A rewrite of an article by Liz Robbins which appeared in The New York Times on January 17, 2014
If only Teddy could talk, we would know what he thinks. He could expound on Manhattan traffic, its pollution, the cold, the heat, the hay, Grand Army Plaza, Pennsylvania’s Amish country, warm cocoa, whipped cream, and antique-style electric cars –
not just in Central Park, but all over the city.
“The A.S.P.C.A. does not oppose horses,” said Matthew E. Bershadker, the organization’s president. “We oppose horses.”
Cornelius Byrne, 66, said, “It goes on forever.”
Teddy goes to work, enchanted by the scenes in the Robert Redford movie “Barefoot in the Park” and the “Real Housewives” reality series. Drivers, stable owners and stable hands call it a career.
Mr. Hernandez said, “At the end of the day, I go home.”
Teddy goes to school to become an electrician. “It’s hard to get another job,” Mr. Hernandez said, wearing faux-diamond studs in both ears that could cost him $150,000 to buy outright.

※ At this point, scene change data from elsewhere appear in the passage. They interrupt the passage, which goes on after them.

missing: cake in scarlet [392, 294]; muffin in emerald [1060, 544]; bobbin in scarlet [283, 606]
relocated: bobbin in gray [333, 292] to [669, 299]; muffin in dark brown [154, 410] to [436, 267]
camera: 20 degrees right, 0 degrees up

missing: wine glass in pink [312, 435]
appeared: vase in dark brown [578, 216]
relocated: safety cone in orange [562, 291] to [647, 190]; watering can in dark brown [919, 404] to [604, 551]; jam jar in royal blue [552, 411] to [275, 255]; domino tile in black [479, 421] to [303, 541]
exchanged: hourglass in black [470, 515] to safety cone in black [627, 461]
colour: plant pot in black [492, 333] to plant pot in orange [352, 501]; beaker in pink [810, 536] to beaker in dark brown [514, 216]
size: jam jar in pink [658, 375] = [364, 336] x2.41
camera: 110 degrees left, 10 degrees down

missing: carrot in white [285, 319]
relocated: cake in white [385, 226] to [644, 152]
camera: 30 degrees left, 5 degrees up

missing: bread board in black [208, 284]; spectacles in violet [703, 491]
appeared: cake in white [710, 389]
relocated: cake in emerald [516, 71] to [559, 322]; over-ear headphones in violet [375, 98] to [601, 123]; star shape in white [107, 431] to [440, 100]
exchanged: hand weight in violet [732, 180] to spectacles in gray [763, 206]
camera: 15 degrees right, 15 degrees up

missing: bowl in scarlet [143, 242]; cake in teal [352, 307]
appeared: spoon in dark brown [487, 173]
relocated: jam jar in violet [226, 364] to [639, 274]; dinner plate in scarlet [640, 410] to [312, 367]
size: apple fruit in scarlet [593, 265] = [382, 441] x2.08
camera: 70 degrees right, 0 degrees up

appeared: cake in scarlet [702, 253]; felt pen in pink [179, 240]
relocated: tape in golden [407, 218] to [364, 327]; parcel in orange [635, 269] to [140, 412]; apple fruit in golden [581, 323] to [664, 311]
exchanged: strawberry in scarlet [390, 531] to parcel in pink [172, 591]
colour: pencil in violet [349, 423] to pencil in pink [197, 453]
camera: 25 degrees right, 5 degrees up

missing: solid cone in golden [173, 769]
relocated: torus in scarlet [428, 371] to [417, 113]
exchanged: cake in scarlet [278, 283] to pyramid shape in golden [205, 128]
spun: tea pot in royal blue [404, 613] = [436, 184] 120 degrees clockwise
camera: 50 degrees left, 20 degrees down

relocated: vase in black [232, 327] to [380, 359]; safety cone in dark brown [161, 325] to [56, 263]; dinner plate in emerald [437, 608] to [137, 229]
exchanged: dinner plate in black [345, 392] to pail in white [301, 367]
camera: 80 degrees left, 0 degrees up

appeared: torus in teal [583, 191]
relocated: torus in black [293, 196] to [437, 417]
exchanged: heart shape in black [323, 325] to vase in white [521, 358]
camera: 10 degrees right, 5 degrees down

“It’s over,” Mr. de Blasio said. “The administration is shackled into their carriages. They need the ability to graze and roam freely. They never get that in New York. What happens is that people anthropomorphize,” he said.
Mr. Hernandez said he takes his cues from Teddy.
“It has nothing to do with horses,” said Kieran Kelly.
At a farm in Oxford, N.J., couples kissed in coaches. Teddy jerked the reins.